Pourtant, dans le Haut-Var, au croisement du parc naturel régional de la Sainte-Baume et de celui de la Sainte-Victoire, un parc de 22 pylônes d’acier de 125 mètres de haut n’en finit pas de faire parler de lui. Ses détracteurs se sont rassemblés autour d’une pétition lancée sur internet, comptant plus de 20 000 signatures dont celle de l’animateur Stéphane Bern, le « Monsieur Patrimoine » d’Emmanuel Macron, et qui appelle à « sauver » la Sainte-Victoire.
Labellisé « Grand site de France », ce massif calcaire s’étend sur une petite vingtaine de kilomètres, près d’Aix-en-Provence.
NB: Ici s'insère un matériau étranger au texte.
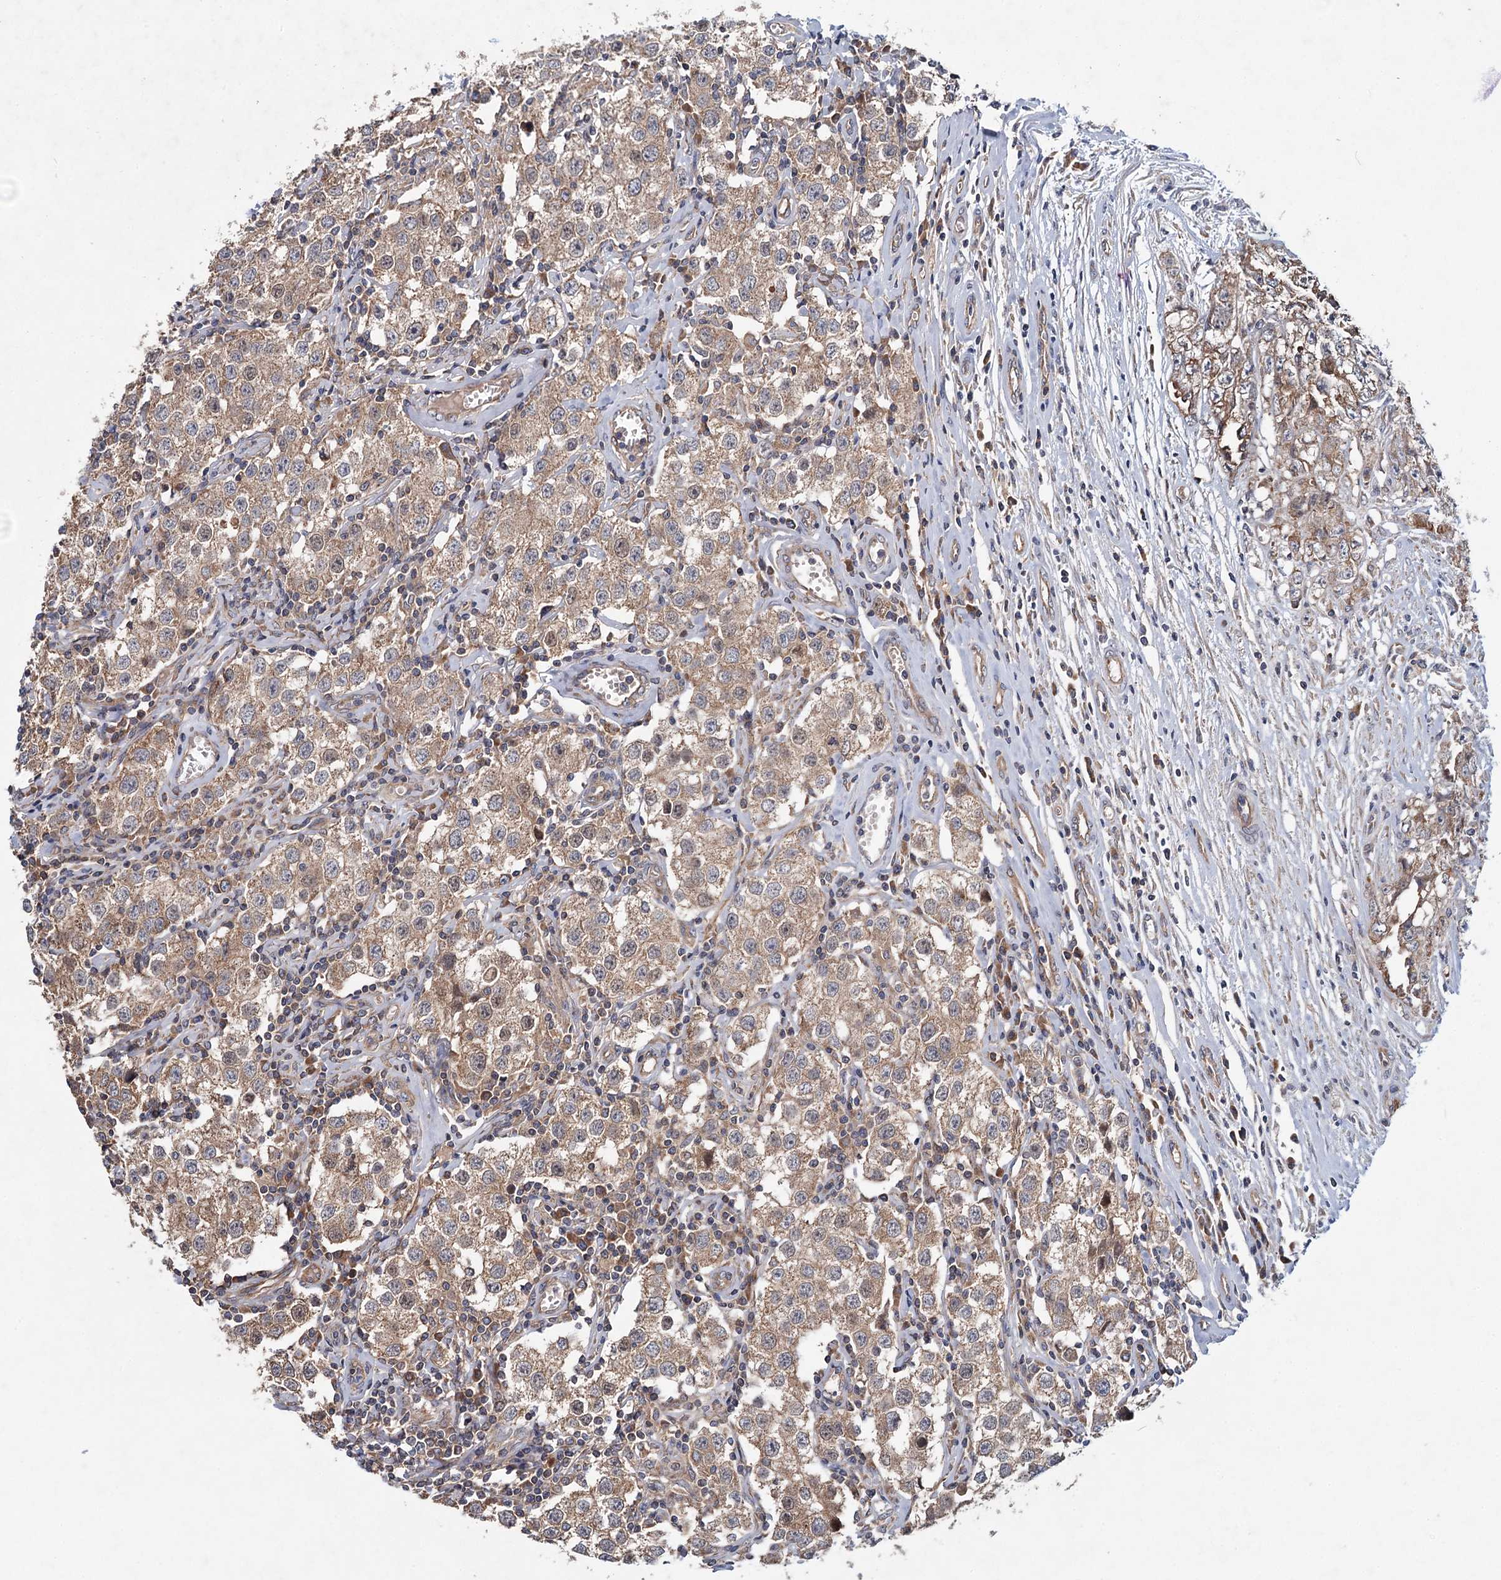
{"staining": {"intensity": "moderate", "quantity": ">75%", "location": "cytoplasmic/membranous"}, "tissue": "testis cancer", "cell_type": "Tumor cells", "image_type": "cancer", "snomed": [{"axis": "morphology", "description": "Seminoma, NOS"}, {"axis": "morphology", "description": "Carcinoma, Embryonal, NOS"}, {"axis": "topography", "description": "Testis"}], "caption": "Immunohistochemical staining of testis embryonal carcinoma demonstrates medium levels of moderate cytoplasmic/membranous protein expression in approximately >75% of tumor cells.", "gene": "MTRR", "patient": {"sex": "male", "age": 43}}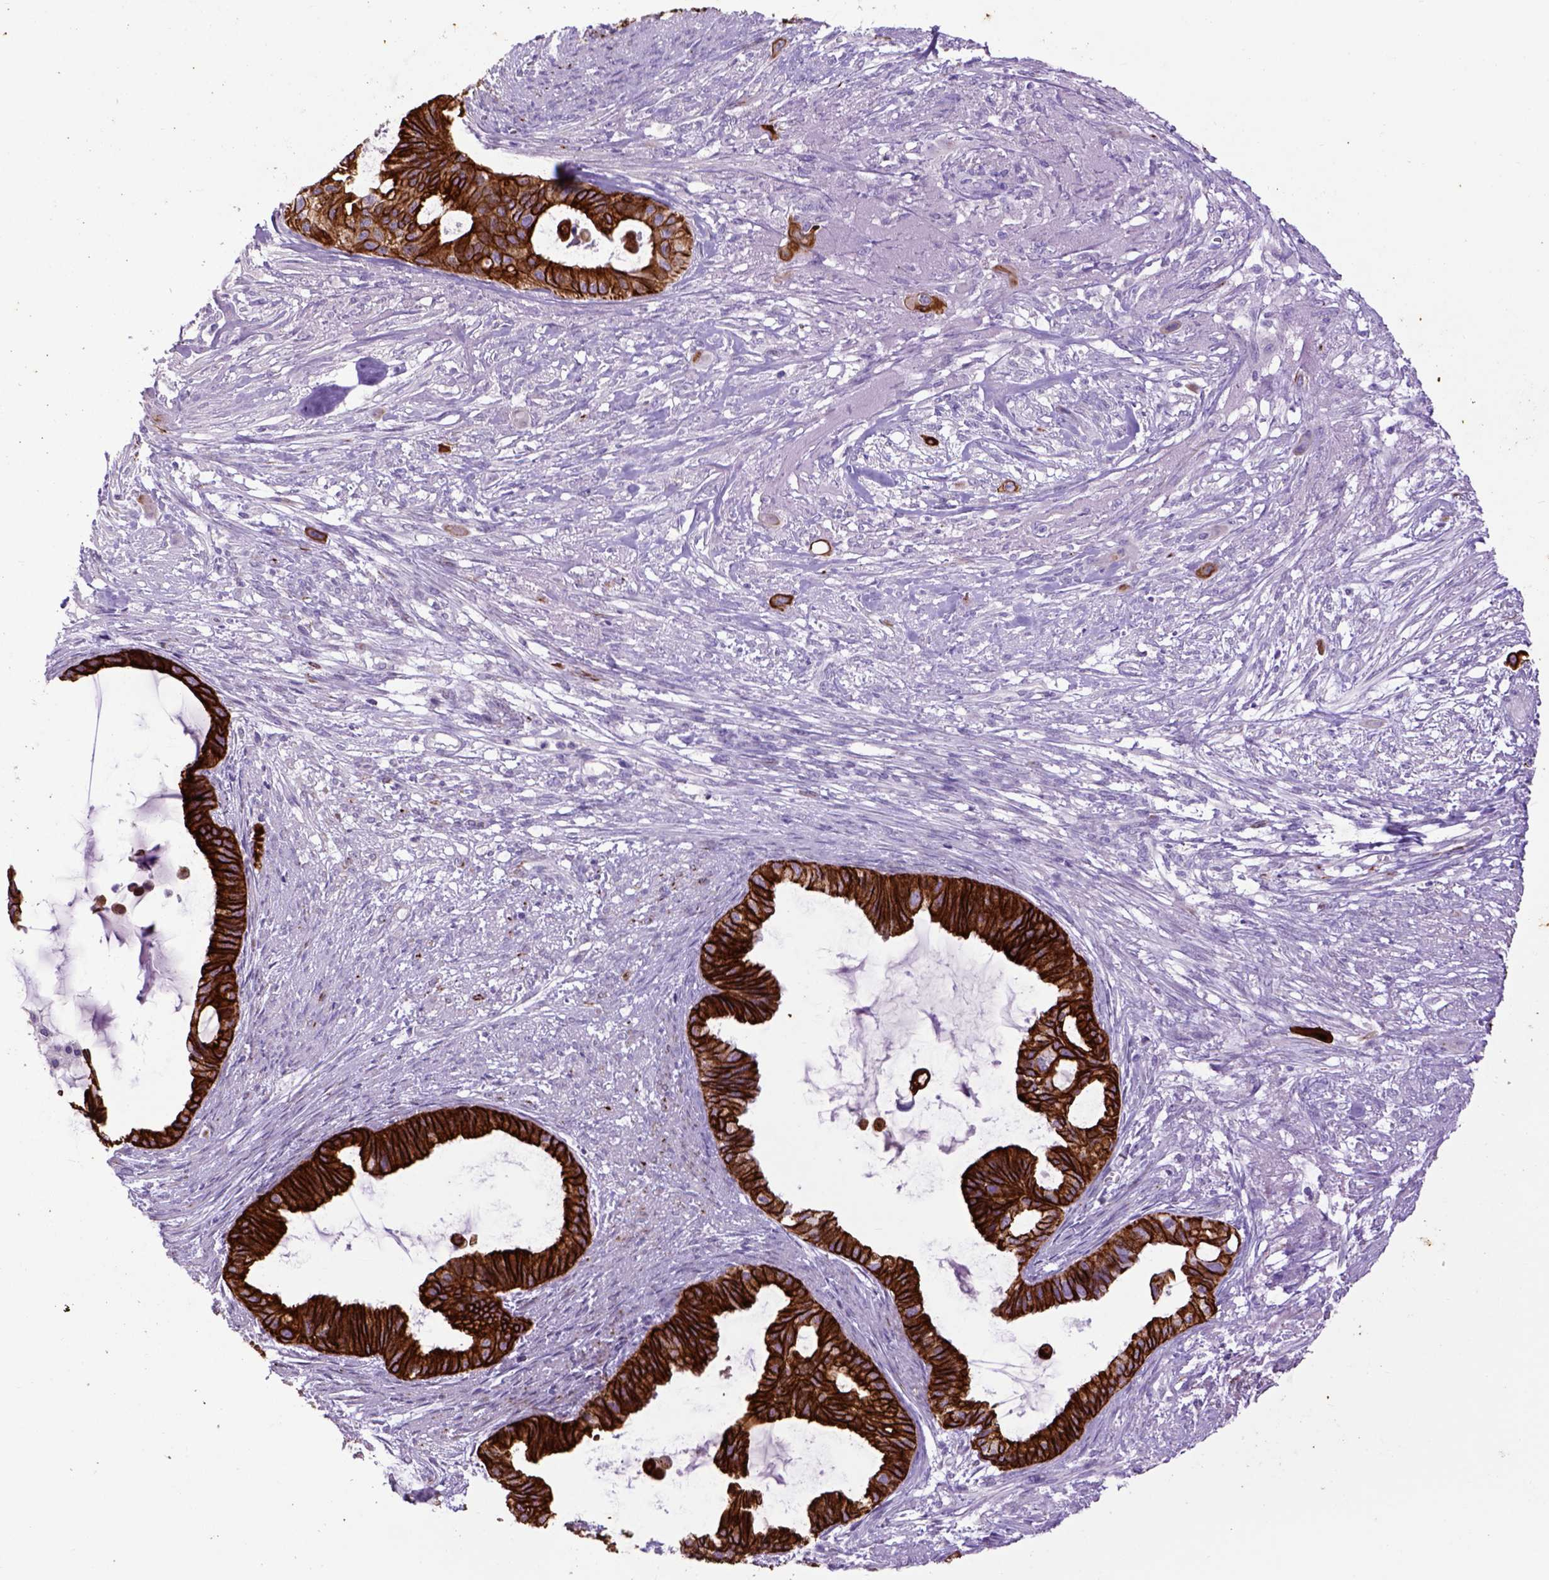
{"staining": {"intensity": "strong", "quantity": ">75%", "location": "cytoplasmic/membranous"}, "tissue": "endometrial cancer", "cell_type": "Tumor cells", "image_type": "cancer", "snomed": [{"axis": "morphology", "description": "Adenocarcinoma, NOS"}, {"axis": "topography", "description": "Endometrium"}], "caption": "IHC histopathology image of human adenocarcinoma (endometrial) stained for a protein (brown), which demonstrates high levels of strong cytoplasmic/membranous expression in approximately >75% of tumor cells.", "gene": "RAB25", "patient": {"sex": "female", "age": 86}}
Culminant à environ 1.000 mètres d’altitude, la Sainte-Victoire doit sa renommée mondiale au peintre Paul Cézanne, né à Aix-en-Provence en 1839, qui l’a représentée plus de 80 fois sur ses toiles.
Monstres d’acier
Pour Marc-Antoine Chavanis, représentant local de l’association Sites et monuments à l’origine de la pétition, les 110 GWh d’électricité que peuvent produire par an les 22 éoliennes, soit l’équivalent de la consommation électrique moyenne de 110 000 habitants (hors chauffage), comme le vantent ses promoteurs, ne sont pas convaincants. « Ces éoliennes se trouvent au milieu de trois sites exceptionnels : celui de la Sainte-Victoire, le parc naturel régional du Verdon et le parc naturel de la Sainte-Beaume. Et on décide de planter une industrie éolienne polluante en plein milieu. C’est incompréhensible », déplore-t-il.
Entré en croisade contre « ces monstres d’acier » sortis de terre il y a un an après une longue bataille judiciaire toujours en cours, le militant fustige des installations qu’il estime « tout sauf écolos ». « Chaque éolienne est supportée par un pied de 1 500 tonnes de béton, les pales, construites en fibres de verre, sont acheminées depuis la Chine et la forêt a été défrichée sur 25.000 m2 pour créer des pistes afin de permettre aux semi-remorques d’accéder au chantier », dénonce-t-il.
Joëlle Villa, 75 ans, l’une des rares habitantes de ce territoire dépeuplé à avoir une vue directe sur le parc éolien, n’en démord pas non plus. « Tant que vous ne les avez pas sous le nez, vous n’imaginez pas ce que c’est. Ça fait du bruit, dénature le paysage et perturbe mes animaux avec ces flashs qui clignotent la nuit », insiste la fermière. « L’énergie verte, c’est de la foutaise, du marketing. On n’a jamais vu une éolienne pousser naturellement », condamne l’énergique retraitée.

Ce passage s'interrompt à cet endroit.